■ DATASET:
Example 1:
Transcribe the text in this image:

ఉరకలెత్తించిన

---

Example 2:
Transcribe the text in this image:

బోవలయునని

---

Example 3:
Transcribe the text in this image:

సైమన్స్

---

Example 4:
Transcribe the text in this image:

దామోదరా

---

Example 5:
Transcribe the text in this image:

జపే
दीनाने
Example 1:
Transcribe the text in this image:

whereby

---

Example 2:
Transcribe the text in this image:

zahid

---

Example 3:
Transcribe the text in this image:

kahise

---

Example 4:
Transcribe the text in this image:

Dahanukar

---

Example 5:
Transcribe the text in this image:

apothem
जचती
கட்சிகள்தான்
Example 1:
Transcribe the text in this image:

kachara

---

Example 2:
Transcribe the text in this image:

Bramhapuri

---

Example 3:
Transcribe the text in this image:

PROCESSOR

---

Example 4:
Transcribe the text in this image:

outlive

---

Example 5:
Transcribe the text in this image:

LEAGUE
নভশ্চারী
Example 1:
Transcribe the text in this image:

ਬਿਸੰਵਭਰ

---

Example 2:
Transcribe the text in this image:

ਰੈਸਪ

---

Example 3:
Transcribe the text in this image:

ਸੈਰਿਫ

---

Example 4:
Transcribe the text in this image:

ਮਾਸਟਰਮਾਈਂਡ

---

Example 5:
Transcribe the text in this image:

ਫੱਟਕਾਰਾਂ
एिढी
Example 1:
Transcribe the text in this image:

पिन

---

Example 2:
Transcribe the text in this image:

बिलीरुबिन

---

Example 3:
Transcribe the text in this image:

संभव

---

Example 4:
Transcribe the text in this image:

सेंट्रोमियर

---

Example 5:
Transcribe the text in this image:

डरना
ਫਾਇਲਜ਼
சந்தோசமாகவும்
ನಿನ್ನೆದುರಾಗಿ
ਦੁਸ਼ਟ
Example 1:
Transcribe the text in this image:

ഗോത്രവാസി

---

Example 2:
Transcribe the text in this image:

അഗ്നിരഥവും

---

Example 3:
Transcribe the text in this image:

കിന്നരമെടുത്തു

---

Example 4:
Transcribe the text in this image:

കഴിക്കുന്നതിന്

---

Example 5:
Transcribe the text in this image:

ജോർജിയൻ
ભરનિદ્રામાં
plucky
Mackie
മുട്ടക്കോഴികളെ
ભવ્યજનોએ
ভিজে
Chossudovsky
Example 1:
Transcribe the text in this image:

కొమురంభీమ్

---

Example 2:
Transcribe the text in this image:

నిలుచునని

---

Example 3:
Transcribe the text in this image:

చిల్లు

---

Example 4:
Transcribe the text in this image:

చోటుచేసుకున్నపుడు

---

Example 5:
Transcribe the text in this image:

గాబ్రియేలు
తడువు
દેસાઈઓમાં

■ WORK INSTRUCTION: Whatever appears in the data above must be copied word for word.

■ REPLY TO THE EXERCISE:
Example 1:
Transcribe the text in this image:

ఉరకలెత్తించిన

---

Example 2:
Transcribe the text in this image:

బోవలయునని

---

Example 3:
Transcribe the text in this image:

సైమన్స్

---

Example 4:
Transcribe the text in this image:

దామోదరా

---

Example 5:
Transcribe the text in this image:

జపే
दीनाने
Example 1:
Transcribe the text in this image:

whereby

---

Example 2:
Transcribe the text in this image:

zahid

---

Example 3:
Transcribe the text in this image:

kahise

---

Example 4:
Transcribe the text in this image:

Dahanukar

---

Example 5:
Transcribe the text in this image:

apothem
जचती
கட்சிகள்தான்
Example 1:
Transcribe the text in this image:

kachara

---

Example 2:
Transcribe the text in this image:

Bramhapuri

---

Example 3:
Transcribe the text in this image:

PROCESSOR

---

Example 4:
Transcribe the text in this image:

outlive

---

Example 5:
Transcribe the text in this image:

LEAGUE
নভশ্চারী
Example 1:
Transcribe the text in this image:

ਬਿਸੰਵਭਰ

---

Example 2:
Transcribe the text in this image:

ਰੈਸਪ

---

Example 3:
Transcribe the text in this image:

ਸੈਰਿਫ

---

Example 4:
Transcribe the text in this image:

ਮਾਸਟਰਮਾਈਂਡ

---

Example 5:
Transcribe the text in this image:

ਫੱਟਕਾਰਾਂ
एिढी
Example 1:
Transcribe the text in this image:

पिन

---

Example 2:
Transcribe the text in this image:

बिलीरुबिन

---

Example 3:
Transcribe the text in this image:

संभव

---

Example 4:
Transcribe the text in this image:

सेंट्रोमियर

---

Example 5:
Transcribe the text in this image:

डरना
ਫਾਇਲਜ਼
சந்தோசமாகவும்
ನಿನ್ನೆದುರಾಗಿ
ਦੁਸ਼ਟ
Example 1:
Transcribe the text in this image:

ഗോത്രവാസി

---

Example 2:
Transcribe the text in this image:

അഗ്നിരഥവും

---

Example 3:
Transcribe the text in this image:

കിന്നരമെടുത്തു

---

Example 4:
Transcribe the text in this image:

കഴിക്കുന്നതിന്

---

Example 5:
Transcribe the text in this image:

ജോർജിയൻ
ભરનિદ્રામાં
plucky
Mackie
മുട്ടക്കോഴികളെ
ભવ્યજનોએ
ভিজে
Chossudovsky
Example 1:
Transcribe the text in this image:

కొమురంభీమ్

---

Example 2:
Transcribe the text in this image:

నిలుచునని

---

Example 3:
Transcribe the text in this image:

చిల్లు

---

Example 4:
Transcribe the text in this image:

చోటుచేసుకున్నపుడు

---

Example 5:
Transcribe the text in this image:

గాబ్రియేలు
తడువు
દેસાઈઓમાં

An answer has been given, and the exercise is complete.